Evaluation

evaluate(*table: str | Path | DataFrame, folder: str | Path | None = None, model_id=None, explain=None, glob: bool | None = False, split: str | None = None, sample_weight: str | None = None, create_stats: bool | None = None, check_ood: bool | None = None, out: str | Path | None = None, jobs: int | None = None, batch_size: int | None = None, threshold: float | str | None = None, bootstrapping_repetitions: int | None = None, bootstrapping_metrics: list | None = None, from_invocation: str | Path | dict | None = None)[source]

Evaluate an existing CaTabRa object (OOD-detector, prediction model, …) on held-out test data.

Parameters:
  • *table – The table(s) to evaluate the CaTabRa object on. If multiple are given, their columns are merged into a single table. Must have the same format as the table(s) initially passed to function analyze().

  • folder (str | PAth) – The folder containing the CaTabRa object to evaluate.

  • model_id (optional) – ID of the prediction model to evaluate. If None or “__ensemble__”, the sole trained model or the entire ensemble are evaluated.

  • explain (list | str, optional) – Explain prediction model(s). If “__all__”, all models specified by model_id are explained; otherwise, must be a list of the model ID(s) to explain, which must be a subset of the models that are evaluated.

  • glob (bool, default=False) – Whether to create global instead of local explanations.

  • split (str, optional) – Column used for splitting the data into disjoint subsets. If specified and not “”, each subset is evaluated individually. In contrast to function analyze(), the name/values of the column do not need to carry any semantic information about training and test sets.

  • sample_weight (str, optional) – Column with sample weights. If specified and not “”, must have numeric data type. Sample weights are used both for training and evaluating prediction models.

  • create_stats (bool, optional) – Whether to generate and save descriptive statistics of the given data table.

  • check_ood (bool, optional) – Whether to apply the OOD-detector (if any) to the given data.

  • out (str | Path, optional) – Directory where to save all generated artifacts. Defaults to a directory located in folder, with a name following a fixed naming pattern. If out already exists, the user is prompted to specify whether it should be replaced; otherwise, it is automatically created.

  • jobs (int, optional) – Number of jobs to use. Overwrites the “jobs” config param.

  • batch_size (int, optional) – Batch size used for applying the prediction model.

  • threshold (float | str, optional) – Decision threshold for binary- and multilabel classification tasks. Confusion matrix plots and bootstrapped performance results are reported for this particular threshold. In binary classification this can also be the name of a built-in thresholding strategy, possibly followed by “on” and the split on which to calculate the threshold. Splits must be specified by the name of the subdirectory containing the corresponding evaluation results. See /doc/metrics.md for a list of built-in thresholding strategies.

  • bootstrapping_repetitions (int, optional) – Number of bootstrapping repetitions. Overwrites the “bootstrapping_repetitions” config param.

####

## Task 1
Reproduce verbatim the passage of the evaluate() documentation starting with "evaluate(*table: str |" and going on through "held-out test data.".
## Task 2
Count the lines in the records that contain the string "elev", and reply with the number alone.

####

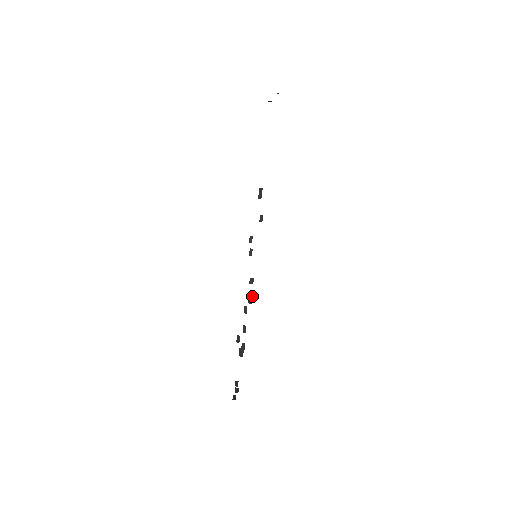
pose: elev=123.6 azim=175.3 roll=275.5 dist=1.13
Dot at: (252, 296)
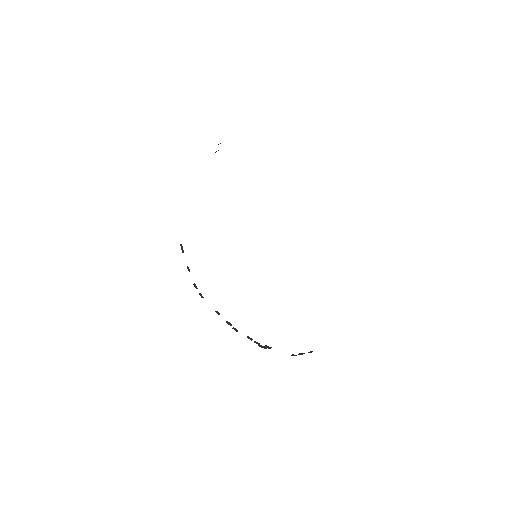
Dot at: (227, 321)
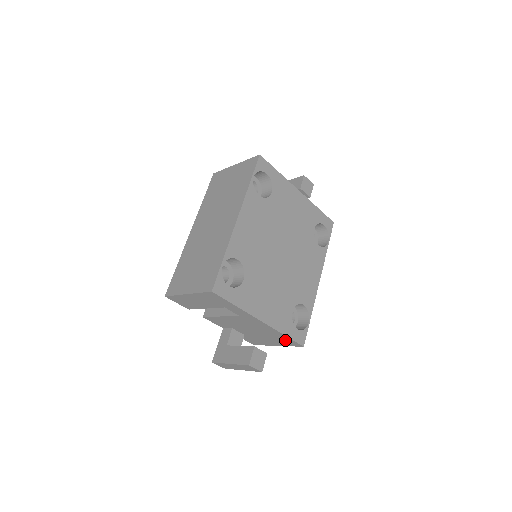
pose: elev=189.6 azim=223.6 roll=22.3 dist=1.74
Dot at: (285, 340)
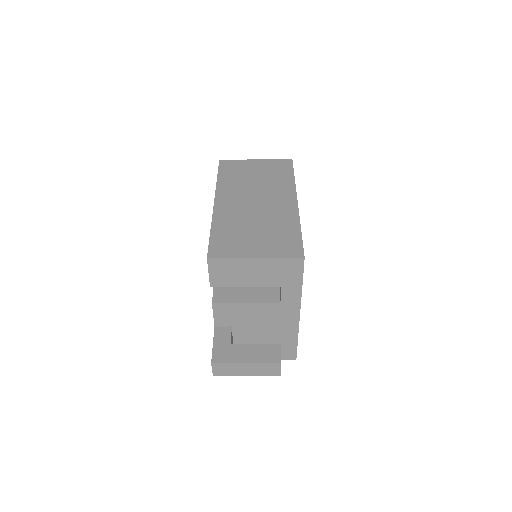
Dot at: (285, 349)
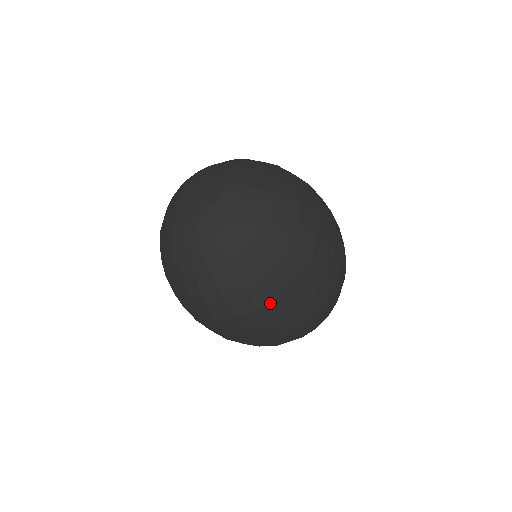
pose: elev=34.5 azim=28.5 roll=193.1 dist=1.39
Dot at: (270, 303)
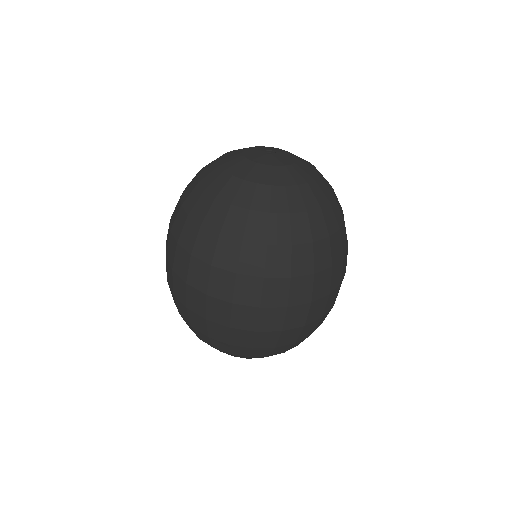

####

## Exercise response 1
evaluate(*table: str | Path | DataFrame, folder: str | Path | None = None, model_id=None, explain=None, glob: bool | None = False, split: str | None = None, sample_weight: str | None = None, create_stats: bool | None = None, check_ood: bool | None = None, out: str | Path | None = None, jobs: int | None = None, batch_size: int | None = None, threshold: float | str | None = None, bootstrapping_repetitions: int | None = None, bootstrapping_metrics: list | None = None, from_invocation: str | Path | dict | None = None)[source]

Evaluate an existing CaTabRa object (OOD-detector, prediction model, …) on held-out test data.

## Exercise response 2
3